#### [Exercise directions]
Repeat verbatim each line from the line with "right knee: (588, 528)" to the end of the entries. Pictures do not belong in the copy.

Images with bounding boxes
--------------------------------

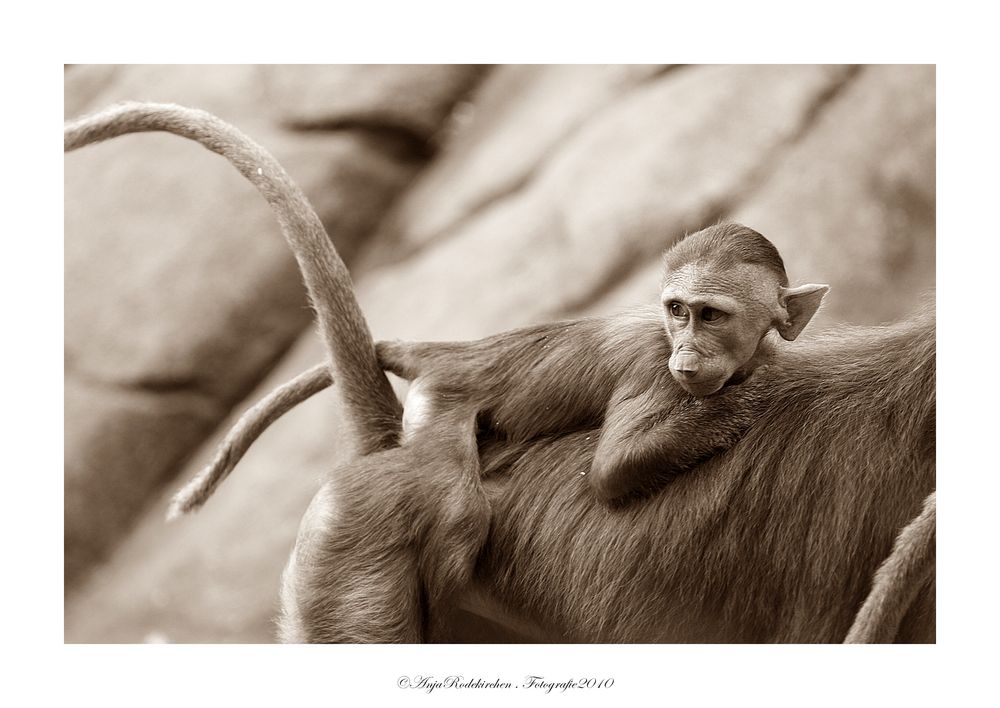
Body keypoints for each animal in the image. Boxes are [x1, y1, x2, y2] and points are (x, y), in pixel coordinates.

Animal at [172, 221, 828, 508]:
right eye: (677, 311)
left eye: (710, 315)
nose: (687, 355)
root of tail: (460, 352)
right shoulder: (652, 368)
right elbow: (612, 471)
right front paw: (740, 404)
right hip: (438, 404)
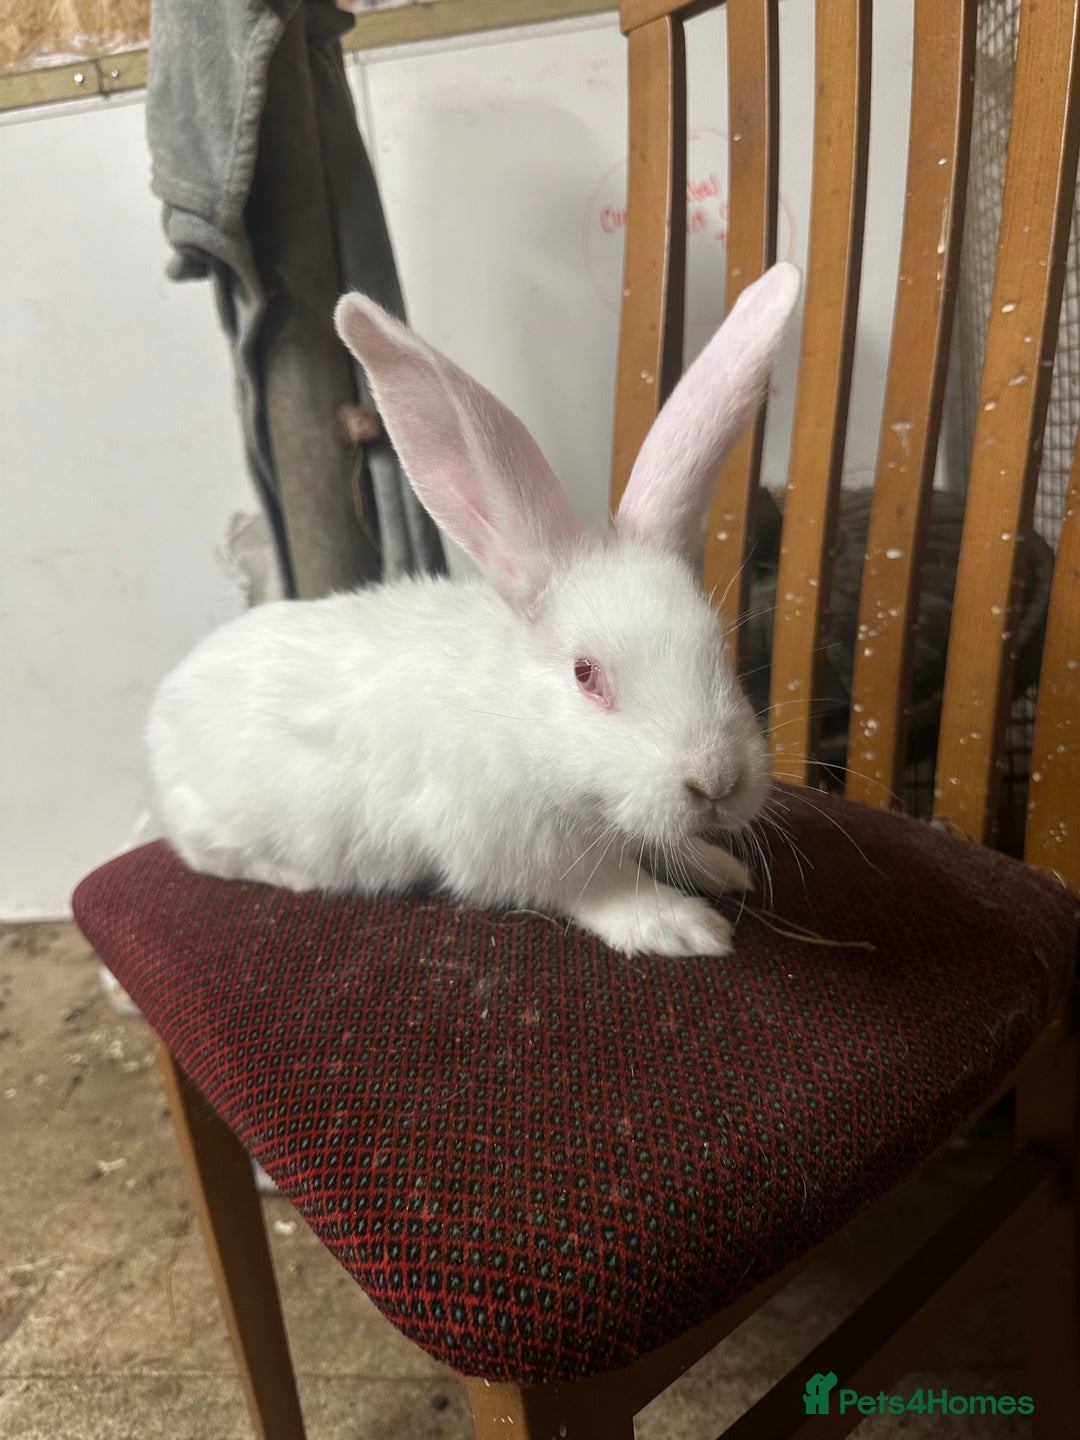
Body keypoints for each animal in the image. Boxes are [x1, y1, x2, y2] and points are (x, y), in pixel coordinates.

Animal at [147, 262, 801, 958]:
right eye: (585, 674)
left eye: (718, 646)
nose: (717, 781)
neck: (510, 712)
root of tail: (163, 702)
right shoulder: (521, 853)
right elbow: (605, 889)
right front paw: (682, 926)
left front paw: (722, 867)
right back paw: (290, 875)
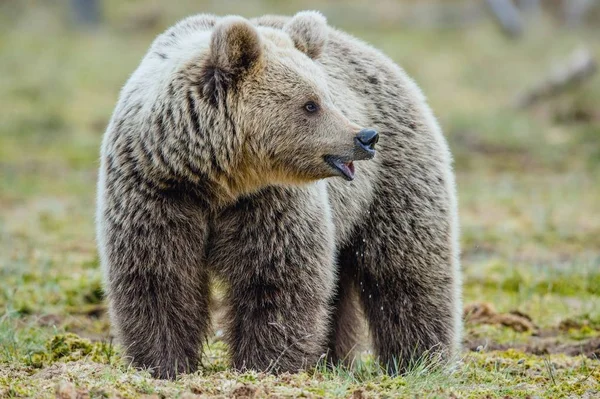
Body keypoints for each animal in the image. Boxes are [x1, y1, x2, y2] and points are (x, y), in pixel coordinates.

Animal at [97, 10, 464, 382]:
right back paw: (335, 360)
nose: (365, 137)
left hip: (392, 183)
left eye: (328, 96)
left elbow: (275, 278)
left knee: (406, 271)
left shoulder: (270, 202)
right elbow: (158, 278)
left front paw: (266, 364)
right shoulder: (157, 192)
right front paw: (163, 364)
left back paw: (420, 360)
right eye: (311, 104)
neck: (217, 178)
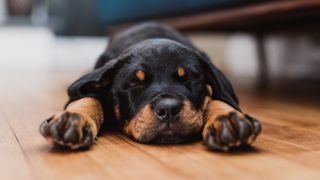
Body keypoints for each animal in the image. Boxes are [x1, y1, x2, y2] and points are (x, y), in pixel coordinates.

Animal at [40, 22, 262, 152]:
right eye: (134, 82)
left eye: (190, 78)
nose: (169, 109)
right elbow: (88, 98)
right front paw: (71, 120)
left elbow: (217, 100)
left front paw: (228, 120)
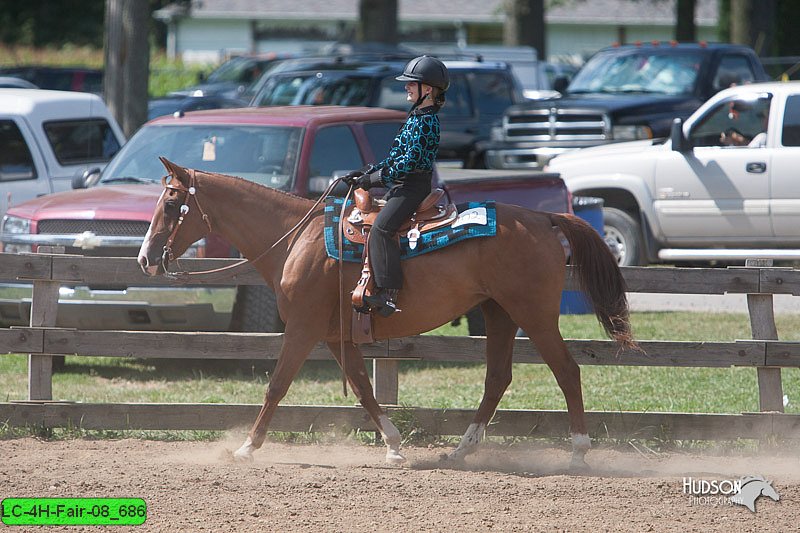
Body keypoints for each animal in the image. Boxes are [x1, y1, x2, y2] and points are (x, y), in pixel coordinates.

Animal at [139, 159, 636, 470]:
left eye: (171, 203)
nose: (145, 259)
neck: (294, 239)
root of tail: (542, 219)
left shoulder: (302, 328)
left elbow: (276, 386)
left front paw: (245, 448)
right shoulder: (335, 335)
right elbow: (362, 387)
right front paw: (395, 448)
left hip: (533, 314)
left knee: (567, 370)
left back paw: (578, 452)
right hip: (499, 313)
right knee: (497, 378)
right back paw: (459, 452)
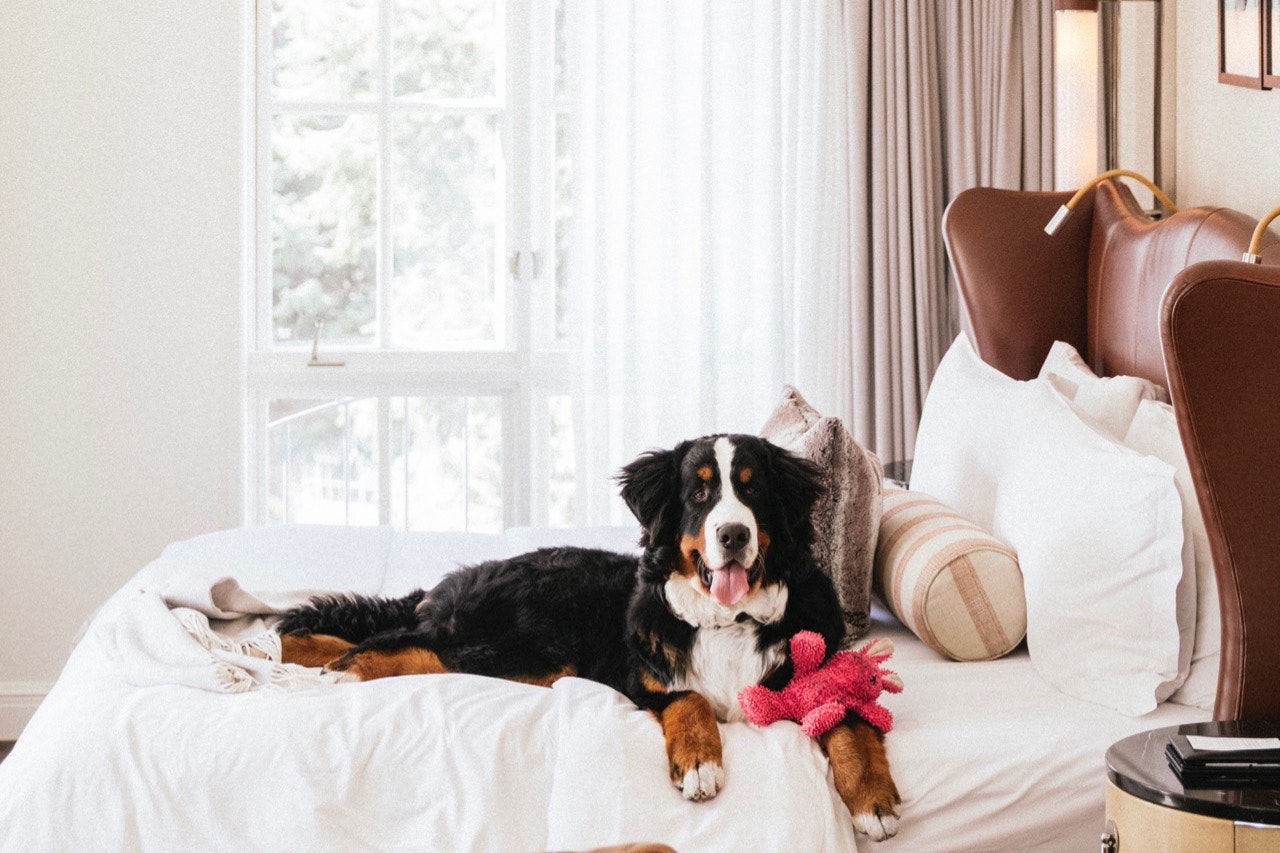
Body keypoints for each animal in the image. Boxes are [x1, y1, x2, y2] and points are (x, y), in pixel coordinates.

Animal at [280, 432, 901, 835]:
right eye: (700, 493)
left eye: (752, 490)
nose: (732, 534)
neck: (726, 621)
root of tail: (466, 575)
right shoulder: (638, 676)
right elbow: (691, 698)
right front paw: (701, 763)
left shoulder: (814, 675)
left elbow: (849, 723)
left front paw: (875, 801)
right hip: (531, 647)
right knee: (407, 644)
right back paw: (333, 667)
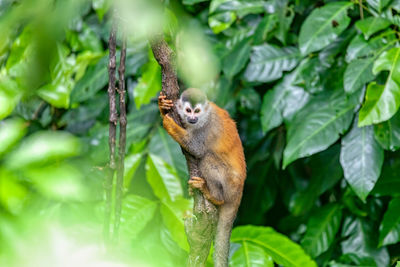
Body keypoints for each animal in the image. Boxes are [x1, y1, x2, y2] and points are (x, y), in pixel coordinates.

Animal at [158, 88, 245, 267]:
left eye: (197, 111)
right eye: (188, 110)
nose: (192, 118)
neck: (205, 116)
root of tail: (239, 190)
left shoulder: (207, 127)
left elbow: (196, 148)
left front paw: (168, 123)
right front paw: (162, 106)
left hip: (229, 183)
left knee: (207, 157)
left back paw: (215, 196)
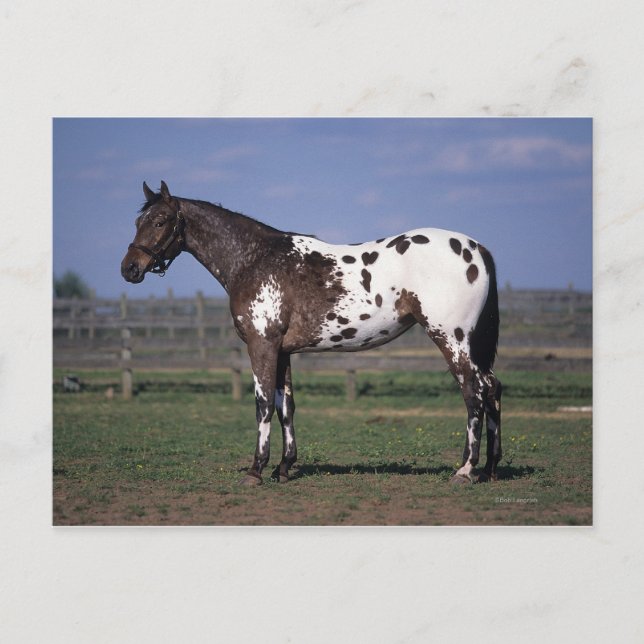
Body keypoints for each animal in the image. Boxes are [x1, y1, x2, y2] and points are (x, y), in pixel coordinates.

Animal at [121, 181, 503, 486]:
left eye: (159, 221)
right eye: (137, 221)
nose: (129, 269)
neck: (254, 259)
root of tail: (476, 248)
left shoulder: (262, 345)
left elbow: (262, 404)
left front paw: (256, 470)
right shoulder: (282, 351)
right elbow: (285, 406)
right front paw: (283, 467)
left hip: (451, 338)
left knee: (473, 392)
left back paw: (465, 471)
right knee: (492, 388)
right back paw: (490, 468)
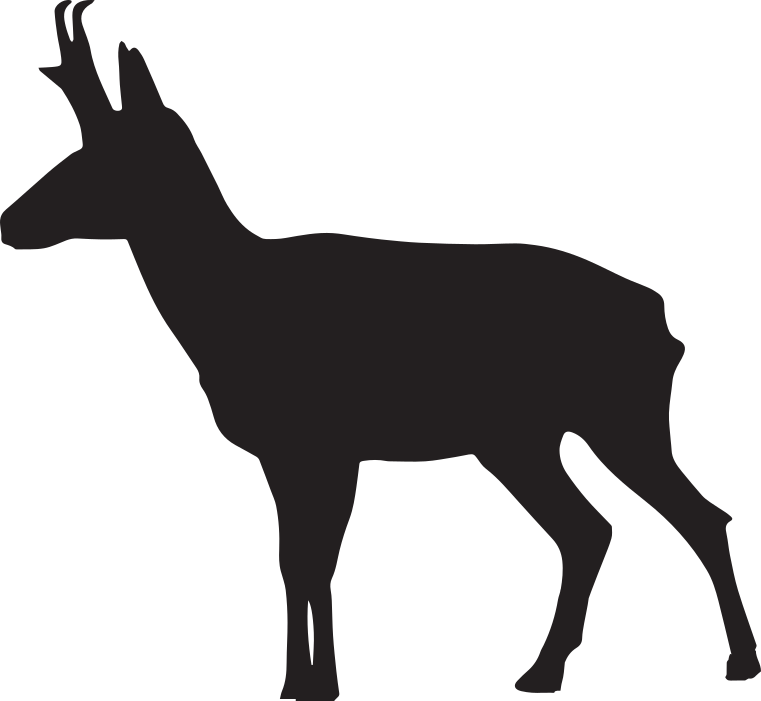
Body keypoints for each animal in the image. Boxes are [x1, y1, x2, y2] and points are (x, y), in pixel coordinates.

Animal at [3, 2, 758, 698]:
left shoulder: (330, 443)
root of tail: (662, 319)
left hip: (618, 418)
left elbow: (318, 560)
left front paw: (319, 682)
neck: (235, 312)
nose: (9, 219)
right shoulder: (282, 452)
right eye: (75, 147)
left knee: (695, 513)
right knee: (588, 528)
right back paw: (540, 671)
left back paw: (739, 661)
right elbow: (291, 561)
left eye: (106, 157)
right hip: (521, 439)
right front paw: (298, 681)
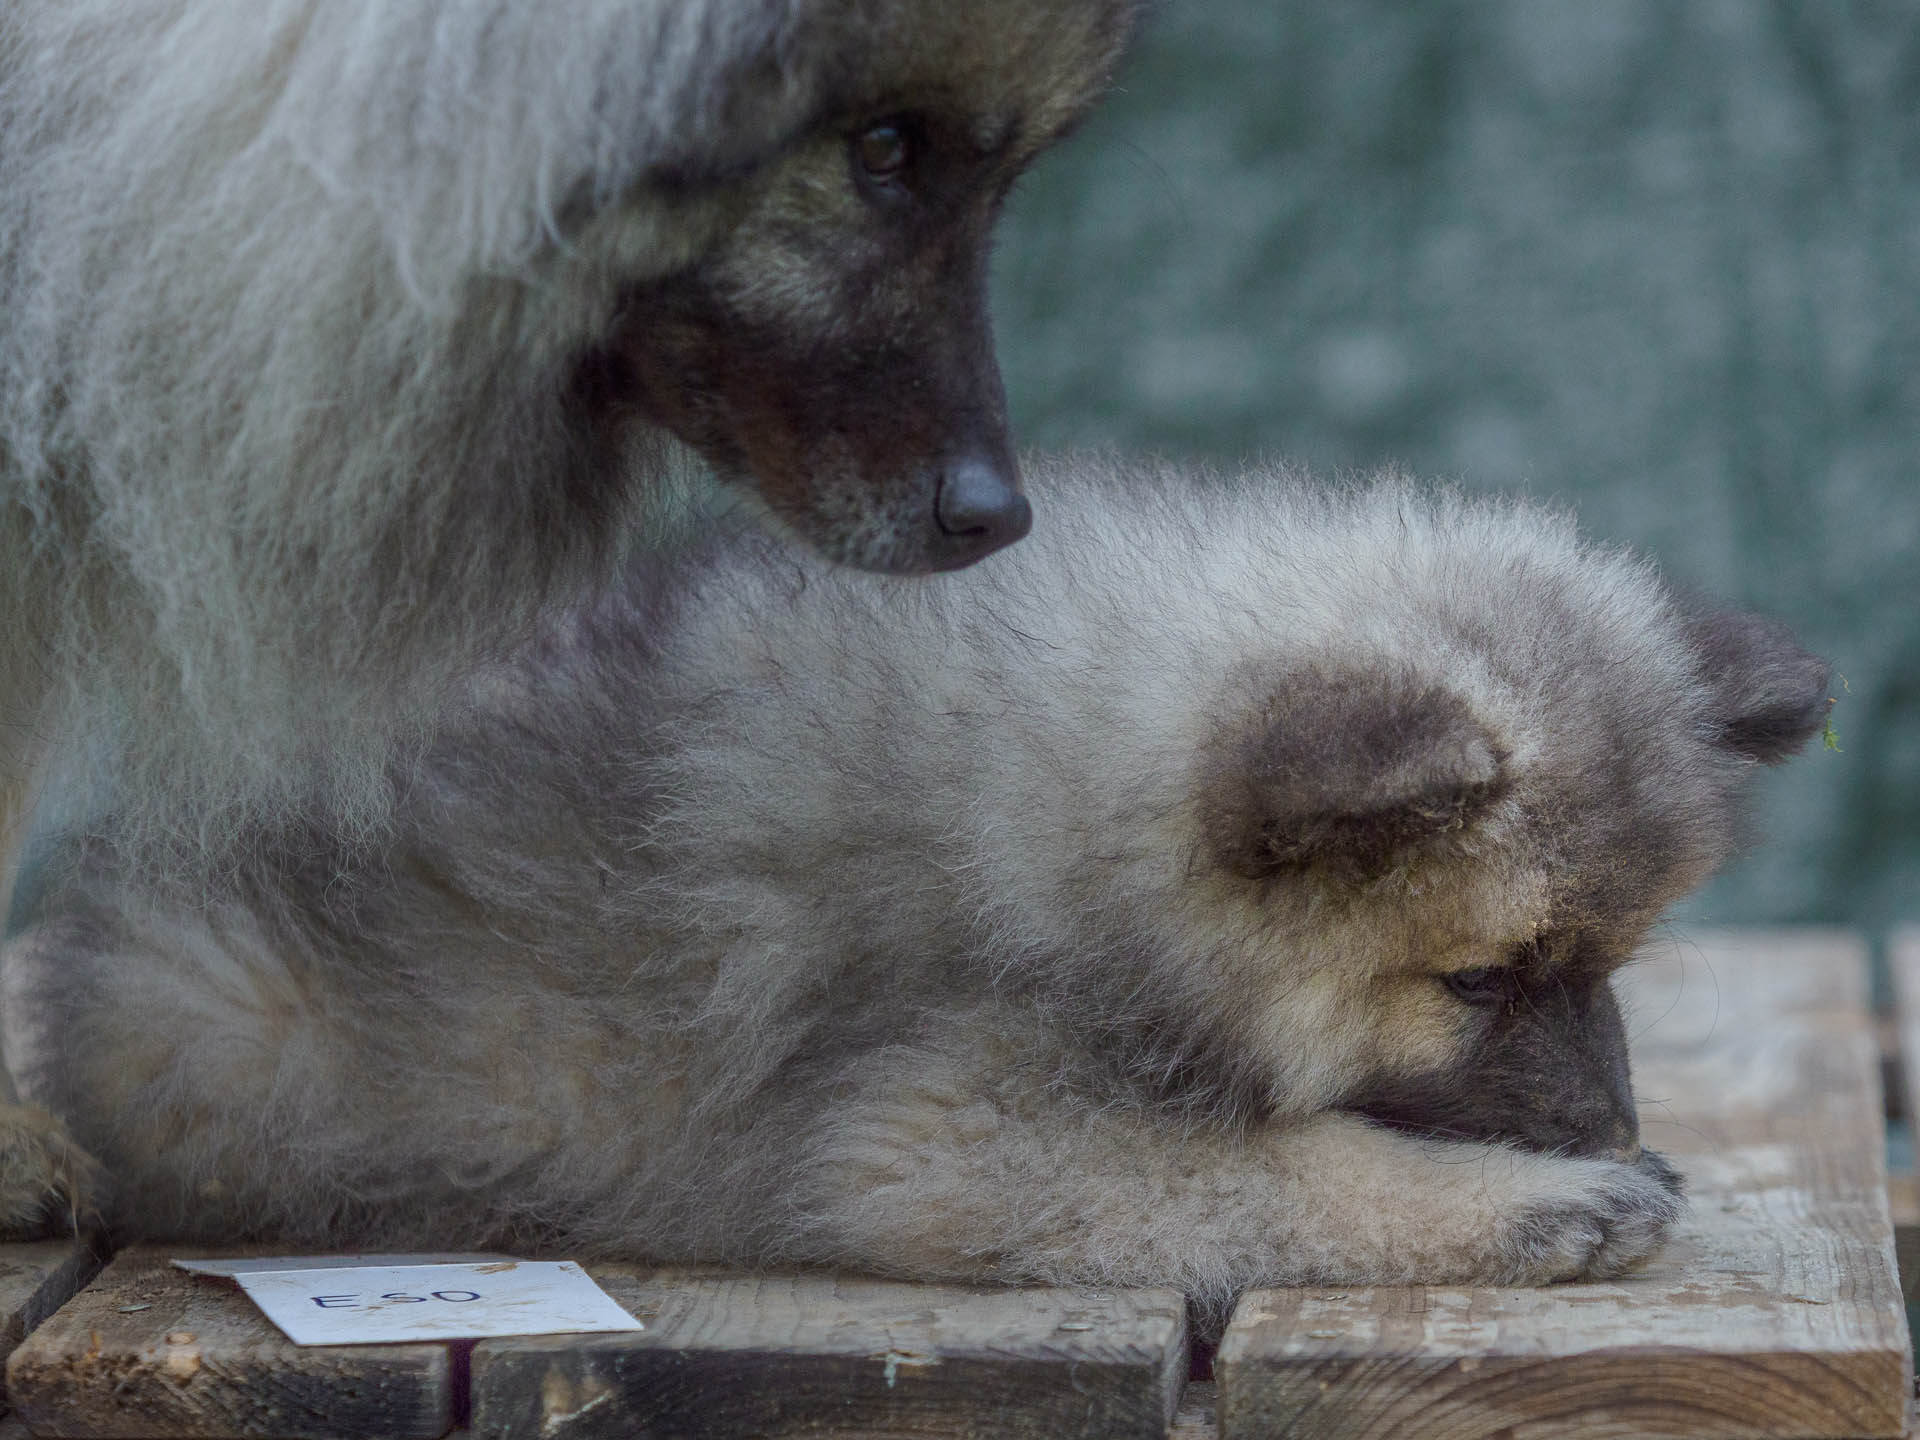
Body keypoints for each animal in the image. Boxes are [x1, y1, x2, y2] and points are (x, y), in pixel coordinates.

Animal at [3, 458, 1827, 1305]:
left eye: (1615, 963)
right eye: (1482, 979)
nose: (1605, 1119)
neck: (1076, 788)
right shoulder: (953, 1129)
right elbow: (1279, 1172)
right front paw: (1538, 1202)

--------------------------------

#### [Response box]
right knee: (588, 528)
right back paw: (540, 671)
left back paw: (739, 661)
right elbow: (291, 561)
left eye: (106, 157)
right hip: (521, 439)
right front paw: (298, 681)
Body keypoints for each animal in the image. Boxes are [x1, y1, x2, y2] and points are (x, y), in pixel coordinates.

Animal at [3, 458, 1827, 1305]:
left eye: (1615, 963)
right eye: (1482, 979)
nose: (1605, 1119)
neck: (1076, 788)
right shoulder: (953, 1129)
right elbow: (1279, 1172)
right front paw: (1538, 1202)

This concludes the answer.